When Gmail rolled out blue checkmarks last month, the move was framed as an extra level of security, allowing users to easily identify emails from legitimate sources.
However, it seems that some scammers are able to easily spoof accounts, and display the blue checkmark themselves, according to security experts who have raised the alarm. Email threats are nothing new, but this is a new slant that we haven't seen before.
Despite a slow start in taking the threat seriously, Google has now promised to take action, in the shape of a future patch.
Gmail’s New ‘Security’ Feature, BIMI
As the California-based company explained on its Google Workspace Updates blog in May, Google introduced BIMI (Brands Indicator for Message Identification), a system whereby companies could verify their brand identity and logo.
“Users will now see a checkmark icon for senders that have adopted BIMI. This will help users identify messages from legitimate senders versus impersonators,” the company explained in its blog.
It's a move that apes Twitter's checkmark of old, although ironically the legitimacy of Elon Musk's tick has been called into question recently, given the numerous changes it has been through, and the fact that anyone can just buy one these days.
Google's checkmark was hailed as a welcome move that protected both organisations and their admins as well as end users, but it seems that this feature – rolled out fully last month – is open to hackers, according to security experts.
Gmail Checkmark Used by Scammers
The cybersecurity loophole was first noticed by Twitter user and infosec professional Chris Plummer (@chrisplummer), who reported a “bug” (it was actually a scammer impersonating UPS) to Google.
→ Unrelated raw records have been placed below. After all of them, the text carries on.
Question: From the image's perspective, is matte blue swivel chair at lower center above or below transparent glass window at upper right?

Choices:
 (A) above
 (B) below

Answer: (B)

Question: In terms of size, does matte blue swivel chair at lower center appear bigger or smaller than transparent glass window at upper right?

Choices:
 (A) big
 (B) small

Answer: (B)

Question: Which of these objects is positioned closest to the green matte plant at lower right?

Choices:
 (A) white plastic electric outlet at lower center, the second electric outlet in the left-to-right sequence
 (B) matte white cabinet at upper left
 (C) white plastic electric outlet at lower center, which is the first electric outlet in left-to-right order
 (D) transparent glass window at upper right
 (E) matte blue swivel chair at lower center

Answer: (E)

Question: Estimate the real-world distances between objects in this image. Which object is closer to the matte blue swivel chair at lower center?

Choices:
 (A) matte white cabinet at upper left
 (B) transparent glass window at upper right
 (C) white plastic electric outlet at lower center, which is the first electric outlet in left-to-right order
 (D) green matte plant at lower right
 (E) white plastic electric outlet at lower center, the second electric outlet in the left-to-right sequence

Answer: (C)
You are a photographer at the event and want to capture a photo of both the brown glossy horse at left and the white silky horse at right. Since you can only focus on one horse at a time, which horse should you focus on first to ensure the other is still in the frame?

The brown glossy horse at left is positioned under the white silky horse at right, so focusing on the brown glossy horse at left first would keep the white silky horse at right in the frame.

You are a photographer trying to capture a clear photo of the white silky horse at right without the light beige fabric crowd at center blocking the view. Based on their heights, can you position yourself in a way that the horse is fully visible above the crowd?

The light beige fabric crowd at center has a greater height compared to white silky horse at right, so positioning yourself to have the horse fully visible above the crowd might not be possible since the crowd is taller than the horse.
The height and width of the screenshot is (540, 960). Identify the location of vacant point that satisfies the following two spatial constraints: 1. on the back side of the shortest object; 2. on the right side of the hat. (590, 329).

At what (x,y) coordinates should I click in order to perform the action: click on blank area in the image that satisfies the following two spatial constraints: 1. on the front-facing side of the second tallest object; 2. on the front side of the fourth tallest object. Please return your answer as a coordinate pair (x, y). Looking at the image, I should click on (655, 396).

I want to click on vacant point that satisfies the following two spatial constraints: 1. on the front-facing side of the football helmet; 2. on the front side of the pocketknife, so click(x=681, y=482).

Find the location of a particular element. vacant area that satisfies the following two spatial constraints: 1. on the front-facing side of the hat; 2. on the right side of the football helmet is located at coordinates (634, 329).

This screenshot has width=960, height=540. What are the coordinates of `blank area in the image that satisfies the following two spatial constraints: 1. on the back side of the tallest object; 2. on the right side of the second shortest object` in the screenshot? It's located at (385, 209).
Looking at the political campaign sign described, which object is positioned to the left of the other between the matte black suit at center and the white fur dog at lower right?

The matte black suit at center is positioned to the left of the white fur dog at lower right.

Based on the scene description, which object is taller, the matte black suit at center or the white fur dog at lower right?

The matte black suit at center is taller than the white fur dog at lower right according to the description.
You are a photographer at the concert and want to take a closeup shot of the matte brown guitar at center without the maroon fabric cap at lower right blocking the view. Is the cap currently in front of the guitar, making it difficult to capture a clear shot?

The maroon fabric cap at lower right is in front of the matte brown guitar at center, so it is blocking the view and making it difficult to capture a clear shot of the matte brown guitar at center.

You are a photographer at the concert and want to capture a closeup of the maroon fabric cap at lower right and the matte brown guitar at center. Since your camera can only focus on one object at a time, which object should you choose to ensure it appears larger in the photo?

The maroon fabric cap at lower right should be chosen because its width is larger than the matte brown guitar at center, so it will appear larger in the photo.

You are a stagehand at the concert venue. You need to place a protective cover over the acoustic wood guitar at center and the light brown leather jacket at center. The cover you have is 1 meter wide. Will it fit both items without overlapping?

However, according to Plummer, Google did not take the threat seriously when he alerted them.
It seems that although the checkmark is intended to identify legitimate businesses, some scammers have been able to spoof company email addresses, and display the checkmark themselves, tricking users into thinking a scam email is the real deal.
Whether this is a bug that needs to be run through the troubleshooting team, or an actual quirk of the BIMI offering, remains unclear. Once Plummer’s tweet was picked up by major news corps and finance and tech blogs, Google finally got wind of it and their generic response to his complaint turned into a fawning thank you reply. The latest update, according to reporting by Fortune, is that Google is making this fix a priority, and will be issuing a patch for it shortly.
Penetration testing and cybersecurity pro Jonathan Rudenburg goes into the detail of how the bug worked in hackers’ favour in the first place – and has this to say about Google’s disastrous new blue check mark: “BIMI is worse than the status quo, as it enables super-powered phishing based on a single misconfiguration in the extremely complicated and fragile stack that is email.”
For now, it’s safe to say that the safest way to interact with Gmail accounts is to not trust anything that comes through with that little blue emblem.
If you're looking for an extra layer of protection when it comes to email, antivirus software is able to spot and isolate potentially dangerous messages and their attachments.